Цепь со свистом рассекала воздух над головой киммерийца, когда кони обиженно заржали, оглушенные резкой болью, и рванули вперед. В тот же миг варвар разжал руку, и заостренный четырехпалый крюк стремительно понесся вдогонку, неумолимо настигая беглецов.

Киммериец продолжал бежать, наблюдая за полетом, тянувшимся несколько бесконечных мгновений. Два когтя из четырех впились в дерево. Конан ощутил резкий рывок. Его сбило с ног и потащило по мостовой. Один из воинов обернулся и, увидев стальные пальцы, мертвой хваткой вцепившиеся в колесницу, выхватил меч и принялся рубить цепь, но напрасно.

Северянин повторил бросок, избрав целью ближайшее дерево. Лапа, закрепленная на втором конце троса, надежно ухватилась за ствол, и Конан выпустил бухту.

Всего несколько мгновений понадобилось для того, чтобы канат натянулся, Рывок, и четверо воинов, сидевших в колеснице, словно выпущенные из пращи камни, полетели на спины коням. Лишь девушка, лежавшая на полу, осталась внутри. Раздался оглушительный треск, и кони понесли, не сдерживаемые более ничем.

Конан вскочил и побежал вдогонку, на бегу выхватывая из-за спины меч. Он успел срубить голову одному из подоспевших на подмогу, когда услышал отчаянный крик Мелии, правда, почему-то совсем с другой стороны…

У него мгновенно похолодело в груди, тело покрылось липким потом, но на размышления не было времени. Он подхватил коня под уздцы и лихорадочно осмотрелся, пытаясь понять, что же происходит. Далеко позади осталась усадьба, и люди бегали непонятно куда и непонятно зачем.

— Ко-на-ан! — услышал он далекий крик и сразу понял все.

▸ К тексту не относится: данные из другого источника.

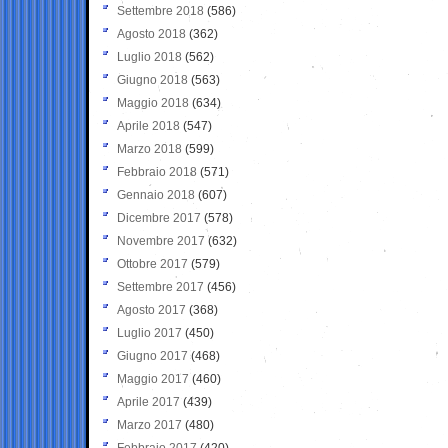
Settembre 2018
(586)
Agosto 2018
(362)
Luglio 2018
(562)
Giugno 2018
(563)
Maggio 2018
(634)
Aprile 2018
(547)
Marzo 2018
(599)
Febbraio 2018
(571)
Gennaio 2018
(607)
Dicembre 2017
(578)
Novembre 2017
(632)
Ottobre 2017
(579)
Settembre 2017
(456)
Agosto 2017
(368)
Luglio 2017
(450)
Giugno 2017
(468)
Maggio 2017
(460)
Aprile 2017
(439)
Marzo 2017
(480)
Febbraio 2017
(420)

Его бросило в жар. Как он мог быть таким идиотом, позабыв, с кем имеет дело! Он, сам того не ведая, показал этим сучьим выродкам, что надо делать, и Харагу или Рамсису, или обоим вместе. Им осталось только выбрать подходящее время для последнего, сокрушительного удара!

Он вскочил в седло и ударил плашмя клинком по крупу. Огромный черный конь поднялся на дыбы и, оглушительно заржав, неудержимым вихрем понесся вперед.

Киммериец не думал о том, успеет или нет. Он должен успеть!

В несколько прыжков он оказался у высокого каменного забора, три дня служившего им крепостью, а теперь не сумевшего сдержать врагов.

Конан натянул повод. Скользя подковами по камням мостовой, конь свернул за угол и тут же, словно зная, что от него требуется, вновь рванулся вперед. Туда, где виднелись беглецы, увозившие отчаянно отбивавшуюся Мелию.

И на этот раз то была действительно она!

Словно черный демон Сета, могучий конь понесся огромными скачками, и Конан не сомневался, что готовое вырваться из груди сердце его не успеет отсчитать и десятка ударов, как он настигнет подонков. Пусть тогда молятся Сету, Нергалу или кому другому — ни один из богов не удержит его меч!

И горе тому, кто осмелится встать у него на пути.